The blow molding may be accomplished under any conditions so long as it produces the stent of desired shape. For example, the blow molding temperature can be 40 to 250° C., for example, 50 to 180° C. The pressure of the fluid to be introduced into the parison during blow molding can be 0.01 to 10.0 MPa, for example, 0.1 to 8.0 MPa. The duration of fluid introduction can be 10 to 1,200 seconds, for example, 20 to 600 seconds. Blow molding under the foregoing conditions can permit the bioabsorbable aliphatic polyester to undergo adequate molecular orientation in the circumferential direction, thereby imparting adequate mechanical strength (radial force) to the stent. The parison may be heated before, during, or after its deformation. For example, the parison may be heated by introduction of a fluid therein or thereon which is kept at the above-mentioned temperature. This fluid may be the same one as used to apply a pressure into the parison. In addition, the parison may be heated by moving it with a heating element or nozzle juxtaposed thereto. Also, the parison may be heated by the mold. In this case, the mold may be heated by heating any element on or in the mold or an element juxtaposed to the mold.
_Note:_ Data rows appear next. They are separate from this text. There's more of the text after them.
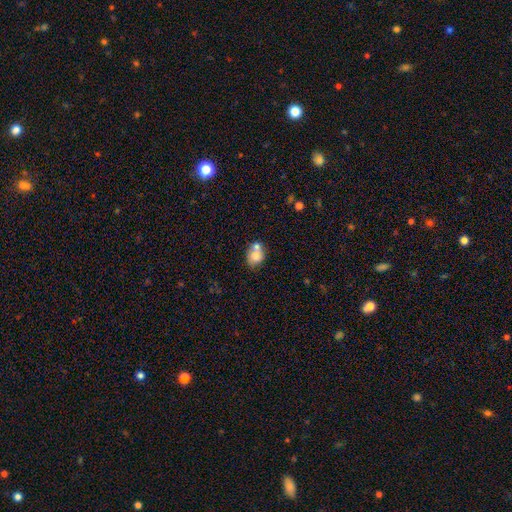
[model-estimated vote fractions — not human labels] Smooth or featured: smooth — 74% (featured or disk — 17%)
How rounded: in between — 57% (round — 42%)
Merging: none — 41% (merger — 38%)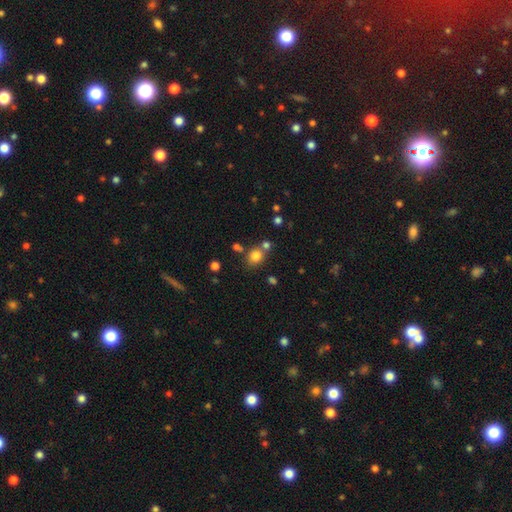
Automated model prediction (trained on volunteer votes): Smooth or featured?
  - smooth: 79% *
  - star or artifact: 14%
  - featured or disk: 7%
How rounded?
  - round: 70% *
  - in between: 29%
  - cigar-shaped: 1%
Merging?
  - none: 66% *
  - merger: 19%
  - minor disturbance: 11%
  - major disturbance: 4%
The fluid can be any suitable fluid, which may be used as such without specific restrictions. Examples of such fluid include air, compressed air, dry nitrogen, oxygen, argon, etc.

The blow molding process may start with a step of closing or sealing one end of the parison. The sealed or closed end may be opened after molding. The sealed parison may be pressurized by introduction of a fluid thereinto. The fluid may be introduced in such a way as to expand the parison in the radial direction. The parison may be permanently deformed by heat-setting by keeping the pressure in it, the tension along its axis, and its temperature higher than its ambient ones. The heat-setting may be achieved by keeping the parison at an adequate temperature, for example, at the desired temperature mentioned above. The duration of time for this purpose may be about one minute to two hours, for example, about two minutes to 10 minutes, although it is not specifically restricted. After the heat-setting, the parison may be cooled and cut in a desired shape, size, and length. After cooling, the deformed parison can retain the length and shape conforming to the inside of the mold.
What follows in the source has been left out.